Modus seperti ini, menurut Frangky, seringkali terjadi dalam praktik pencurian kayu di Papua. Perusahaan dan pengawas dinas kehutanan hanya memberikan laporan saja.
Yan Ormusreay, Kepala Dinas Kehutanan Papua membenarkan kurangnya pengawasan di kabupaten.
Pencurian kayu, menurutnya, semakin marak di Papua sejak diberlakukannya Undang-undang No. 23/2014, dengan peralihan kewenangan izin kehutanan dari kabupaten ke provinsi.

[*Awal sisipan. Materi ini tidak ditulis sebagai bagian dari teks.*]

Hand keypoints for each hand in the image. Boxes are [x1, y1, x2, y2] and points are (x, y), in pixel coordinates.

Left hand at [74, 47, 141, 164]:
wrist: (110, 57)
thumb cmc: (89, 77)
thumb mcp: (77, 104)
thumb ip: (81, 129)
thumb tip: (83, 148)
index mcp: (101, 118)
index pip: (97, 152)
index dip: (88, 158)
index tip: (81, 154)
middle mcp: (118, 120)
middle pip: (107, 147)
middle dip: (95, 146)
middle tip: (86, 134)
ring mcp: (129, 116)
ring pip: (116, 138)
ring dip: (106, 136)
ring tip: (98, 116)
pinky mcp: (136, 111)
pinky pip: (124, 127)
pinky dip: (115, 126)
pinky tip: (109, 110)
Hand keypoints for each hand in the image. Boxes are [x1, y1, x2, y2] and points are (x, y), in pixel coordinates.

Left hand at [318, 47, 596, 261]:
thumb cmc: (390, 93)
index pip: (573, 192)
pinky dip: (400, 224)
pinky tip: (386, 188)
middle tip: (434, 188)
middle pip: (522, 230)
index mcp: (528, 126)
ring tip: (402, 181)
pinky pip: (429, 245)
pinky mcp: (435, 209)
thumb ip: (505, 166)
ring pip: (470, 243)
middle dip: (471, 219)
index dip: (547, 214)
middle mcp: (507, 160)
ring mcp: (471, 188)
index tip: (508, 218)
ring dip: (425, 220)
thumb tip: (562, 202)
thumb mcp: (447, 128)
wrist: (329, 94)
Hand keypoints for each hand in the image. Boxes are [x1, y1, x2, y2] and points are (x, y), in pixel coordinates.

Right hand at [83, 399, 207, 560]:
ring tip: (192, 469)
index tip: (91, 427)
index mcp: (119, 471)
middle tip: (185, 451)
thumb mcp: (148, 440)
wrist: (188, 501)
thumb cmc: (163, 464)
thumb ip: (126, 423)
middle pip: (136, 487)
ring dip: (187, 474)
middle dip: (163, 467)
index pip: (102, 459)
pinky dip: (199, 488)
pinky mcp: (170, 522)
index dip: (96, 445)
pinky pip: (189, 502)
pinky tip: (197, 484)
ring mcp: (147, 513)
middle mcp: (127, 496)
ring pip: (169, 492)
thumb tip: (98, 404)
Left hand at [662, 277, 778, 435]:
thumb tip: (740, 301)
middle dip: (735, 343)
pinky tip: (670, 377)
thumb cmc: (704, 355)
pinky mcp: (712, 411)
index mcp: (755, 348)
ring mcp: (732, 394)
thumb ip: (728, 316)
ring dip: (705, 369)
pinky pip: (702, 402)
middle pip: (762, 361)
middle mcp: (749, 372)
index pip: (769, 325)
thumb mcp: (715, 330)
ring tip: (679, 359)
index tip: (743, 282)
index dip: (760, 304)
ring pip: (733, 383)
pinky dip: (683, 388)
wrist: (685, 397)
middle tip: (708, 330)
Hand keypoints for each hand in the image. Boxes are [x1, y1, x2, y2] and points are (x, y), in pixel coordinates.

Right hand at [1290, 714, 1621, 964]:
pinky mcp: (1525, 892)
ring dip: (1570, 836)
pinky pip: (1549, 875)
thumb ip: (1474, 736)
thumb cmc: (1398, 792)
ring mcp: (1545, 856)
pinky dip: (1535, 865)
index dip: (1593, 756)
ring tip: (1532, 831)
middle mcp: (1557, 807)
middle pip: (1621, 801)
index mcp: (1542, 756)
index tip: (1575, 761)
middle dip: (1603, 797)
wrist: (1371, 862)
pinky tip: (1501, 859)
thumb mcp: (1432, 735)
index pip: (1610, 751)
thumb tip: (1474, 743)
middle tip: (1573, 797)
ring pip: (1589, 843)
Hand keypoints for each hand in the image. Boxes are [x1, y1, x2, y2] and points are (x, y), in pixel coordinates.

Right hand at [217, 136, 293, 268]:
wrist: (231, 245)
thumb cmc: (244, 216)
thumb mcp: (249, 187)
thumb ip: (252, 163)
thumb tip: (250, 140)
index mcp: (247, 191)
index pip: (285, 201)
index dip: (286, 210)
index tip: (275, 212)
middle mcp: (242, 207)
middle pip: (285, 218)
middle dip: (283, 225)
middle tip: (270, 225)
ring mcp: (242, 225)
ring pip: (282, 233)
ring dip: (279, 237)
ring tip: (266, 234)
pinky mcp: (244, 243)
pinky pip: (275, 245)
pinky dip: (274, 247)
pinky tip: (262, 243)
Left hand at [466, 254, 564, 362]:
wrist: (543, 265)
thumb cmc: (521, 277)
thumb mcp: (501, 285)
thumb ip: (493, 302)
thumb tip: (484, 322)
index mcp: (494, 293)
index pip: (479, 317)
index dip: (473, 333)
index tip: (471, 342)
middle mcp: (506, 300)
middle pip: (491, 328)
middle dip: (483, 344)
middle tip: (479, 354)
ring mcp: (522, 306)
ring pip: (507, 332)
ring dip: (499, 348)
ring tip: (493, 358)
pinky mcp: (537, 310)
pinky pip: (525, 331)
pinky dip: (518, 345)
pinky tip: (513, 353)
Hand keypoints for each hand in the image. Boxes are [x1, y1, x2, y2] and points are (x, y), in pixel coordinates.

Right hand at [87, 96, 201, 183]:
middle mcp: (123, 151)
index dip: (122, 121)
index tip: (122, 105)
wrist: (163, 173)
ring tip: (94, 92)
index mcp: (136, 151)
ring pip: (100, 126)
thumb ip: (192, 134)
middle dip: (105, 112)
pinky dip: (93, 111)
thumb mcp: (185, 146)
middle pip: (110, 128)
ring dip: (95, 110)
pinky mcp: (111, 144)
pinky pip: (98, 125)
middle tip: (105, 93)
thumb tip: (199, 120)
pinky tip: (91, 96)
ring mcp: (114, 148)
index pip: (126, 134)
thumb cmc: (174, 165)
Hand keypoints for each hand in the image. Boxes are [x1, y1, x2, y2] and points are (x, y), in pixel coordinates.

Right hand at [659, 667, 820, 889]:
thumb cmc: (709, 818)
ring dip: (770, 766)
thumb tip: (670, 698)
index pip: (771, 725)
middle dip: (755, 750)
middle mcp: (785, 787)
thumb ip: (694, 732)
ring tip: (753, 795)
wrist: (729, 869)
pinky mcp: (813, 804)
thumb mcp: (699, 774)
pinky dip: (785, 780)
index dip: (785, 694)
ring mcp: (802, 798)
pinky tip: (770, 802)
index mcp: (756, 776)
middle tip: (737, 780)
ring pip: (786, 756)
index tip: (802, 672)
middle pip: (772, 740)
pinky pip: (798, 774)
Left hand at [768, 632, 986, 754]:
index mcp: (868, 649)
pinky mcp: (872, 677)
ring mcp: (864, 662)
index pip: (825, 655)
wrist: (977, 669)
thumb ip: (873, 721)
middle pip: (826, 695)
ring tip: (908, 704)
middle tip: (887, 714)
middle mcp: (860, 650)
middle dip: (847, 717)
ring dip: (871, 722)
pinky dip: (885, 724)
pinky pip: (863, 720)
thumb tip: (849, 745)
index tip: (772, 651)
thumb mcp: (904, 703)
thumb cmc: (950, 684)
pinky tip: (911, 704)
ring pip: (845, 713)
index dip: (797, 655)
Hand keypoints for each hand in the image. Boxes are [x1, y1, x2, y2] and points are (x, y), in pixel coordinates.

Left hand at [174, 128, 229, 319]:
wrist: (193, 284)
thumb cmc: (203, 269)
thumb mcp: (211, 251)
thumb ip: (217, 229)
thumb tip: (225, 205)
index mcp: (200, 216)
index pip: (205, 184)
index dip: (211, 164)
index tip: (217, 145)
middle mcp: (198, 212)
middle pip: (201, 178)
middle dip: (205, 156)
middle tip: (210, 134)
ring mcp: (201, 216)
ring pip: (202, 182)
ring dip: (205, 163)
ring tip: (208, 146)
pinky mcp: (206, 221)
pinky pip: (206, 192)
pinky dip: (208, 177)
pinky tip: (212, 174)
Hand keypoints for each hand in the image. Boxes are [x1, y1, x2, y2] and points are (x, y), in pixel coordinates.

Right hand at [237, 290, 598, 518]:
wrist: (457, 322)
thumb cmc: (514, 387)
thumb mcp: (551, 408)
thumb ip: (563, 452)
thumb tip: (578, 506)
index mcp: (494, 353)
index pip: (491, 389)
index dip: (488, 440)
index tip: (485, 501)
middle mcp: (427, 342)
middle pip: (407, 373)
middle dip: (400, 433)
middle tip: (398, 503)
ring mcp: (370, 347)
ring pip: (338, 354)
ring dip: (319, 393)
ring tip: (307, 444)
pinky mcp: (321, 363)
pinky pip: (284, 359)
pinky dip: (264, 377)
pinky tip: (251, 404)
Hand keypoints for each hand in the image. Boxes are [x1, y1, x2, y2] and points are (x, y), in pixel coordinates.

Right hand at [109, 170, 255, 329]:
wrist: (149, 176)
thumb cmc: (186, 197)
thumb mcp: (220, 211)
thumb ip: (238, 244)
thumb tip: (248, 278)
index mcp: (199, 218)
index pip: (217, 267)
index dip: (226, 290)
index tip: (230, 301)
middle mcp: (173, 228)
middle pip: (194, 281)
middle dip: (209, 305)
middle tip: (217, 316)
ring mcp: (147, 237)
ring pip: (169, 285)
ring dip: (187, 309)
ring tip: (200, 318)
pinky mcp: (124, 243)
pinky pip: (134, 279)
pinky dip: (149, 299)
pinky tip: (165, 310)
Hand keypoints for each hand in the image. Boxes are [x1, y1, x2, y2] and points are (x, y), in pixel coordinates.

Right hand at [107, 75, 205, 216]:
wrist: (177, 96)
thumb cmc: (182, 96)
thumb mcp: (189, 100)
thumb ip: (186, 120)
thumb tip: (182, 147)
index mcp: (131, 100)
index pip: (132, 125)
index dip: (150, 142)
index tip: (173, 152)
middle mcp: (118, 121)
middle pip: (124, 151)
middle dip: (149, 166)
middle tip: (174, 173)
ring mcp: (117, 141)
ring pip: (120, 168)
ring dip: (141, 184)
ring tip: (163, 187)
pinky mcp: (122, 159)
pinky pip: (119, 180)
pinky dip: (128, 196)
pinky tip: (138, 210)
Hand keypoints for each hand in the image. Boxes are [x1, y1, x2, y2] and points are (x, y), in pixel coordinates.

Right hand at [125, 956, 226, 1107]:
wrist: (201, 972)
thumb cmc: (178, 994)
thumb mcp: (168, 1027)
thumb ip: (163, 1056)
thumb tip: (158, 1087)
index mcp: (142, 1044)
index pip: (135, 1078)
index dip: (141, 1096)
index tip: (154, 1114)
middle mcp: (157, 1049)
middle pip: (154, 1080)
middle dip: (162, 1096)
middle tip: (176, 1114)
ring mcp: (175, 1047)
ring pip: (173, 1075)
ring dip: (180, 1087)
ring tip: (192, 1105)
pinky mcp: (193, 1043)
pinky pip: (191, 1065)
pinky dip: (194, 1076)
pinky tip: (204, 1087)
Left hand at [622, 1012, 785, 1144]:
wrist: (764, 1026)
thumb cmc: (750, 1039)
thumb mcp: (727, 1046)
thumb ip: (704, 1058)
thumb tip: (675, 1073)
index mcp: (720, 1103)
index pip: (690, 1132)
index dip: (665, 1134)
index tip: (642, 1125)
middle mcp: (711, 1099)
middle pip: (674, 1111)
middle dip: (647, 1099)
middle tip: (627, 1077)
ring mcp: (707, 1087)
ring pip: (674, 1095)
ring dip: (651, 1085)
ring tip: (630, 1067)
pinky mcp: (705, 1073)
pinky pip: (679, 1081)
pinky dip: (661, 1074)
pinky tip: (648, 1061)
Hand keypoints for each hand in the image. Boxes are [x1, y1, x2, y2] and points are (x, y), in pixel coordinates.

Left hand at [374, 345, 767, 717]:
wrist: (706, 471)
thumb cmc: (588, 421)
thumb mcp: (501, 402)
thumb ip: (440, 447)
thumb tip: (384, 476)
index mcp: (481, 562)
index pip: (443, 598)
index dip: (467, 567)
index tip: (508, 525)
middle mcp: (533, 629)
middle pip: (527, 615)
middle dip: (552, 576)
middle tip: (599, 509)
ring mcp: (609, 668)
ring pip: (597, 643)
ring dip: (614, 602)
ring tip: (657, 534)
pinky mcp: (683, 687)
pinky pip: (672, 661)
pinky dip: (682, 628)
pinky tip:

“Padahal kita ketahui luas wilayah Papua sangat besar dan potensi kehutanan begitu luar biasa. Sehingga sekali lagi butuh pengawasan di kabupaten,” ujar Ormuseray.
Kampanye hutan adat
Pencurian kayu tak hanya merugikan negara saja, namun sangat merugikan masyarakat adat Papua, yang tak terlalu mempersoalkan pendapatan finansial dari kayu.
Mereka lebih mepersoalkan rusaknya ekosistem karena pencurian kayu yang sering kali berbentuk pembalakan liar atau alih fungsi lahan menjadi kebun sawit.
Charles Tawaru, juru kampanye hutan Greenpeace Indonesia mendesak agar diterapkan pengelolaan hutan berbasis masyarakat adat.
Menurutnya, masyarakat adat mampu berperan sebagai garda pelindung terdepan dari perusakan hutan Papua dan pencurian kayu.
Penggagalan penyeludupan merbau dari Kaimanan, pekan lalu, “terhitung kecil apabila dibandingkan dengan praktik penyeludupan yang selama ini terjadi di Tanah Papua,” katanya.
Greenpeace, tambah Tawaru, sejak tahun 2008 telah mengampanyekan hutan berbasis masyarakat adat.
”Sebaiknya penerapan hutan sosial dan industri untuk Papua berdasarkan skema batasan adat,” ujarnya.
Hal yang sama dikatakan Arkilaus Kladit, tokoh masyarakat Kampung Manggroholo-Sira, Sorong, yang merasakan manfaat status hutan desa dalam memberi kepastian hukum bagi warga untuk mengelola hutan adat.
“Kami berharap setiap kampung dalam wilayah adat Knasaimos merasakan program hutan adat untuk melindungi masa depan hutan dan hak hidup komunitas di Papua dan pencurian kayu,” jelasnya.
Tawaru menambahkan, Greenpeace menggunakan kapal legendaris ‘Rainbow Warior’ sebagai alat kampanye untuk mendorong hutan berbasis masyarakat adat tak hanya di Papua, namun juga di wilayah lain Indonesia.
“Rainbow Warior baru sampai di Manokwari. Dari sini, kami akan ke Raja Ampat untuk mengampanyekan hutan berbasis masyarakat adat agar hutan di Papua tidak bernasib sama seperti di Sumatera dan Kalimantan,” pungkas Tawaru.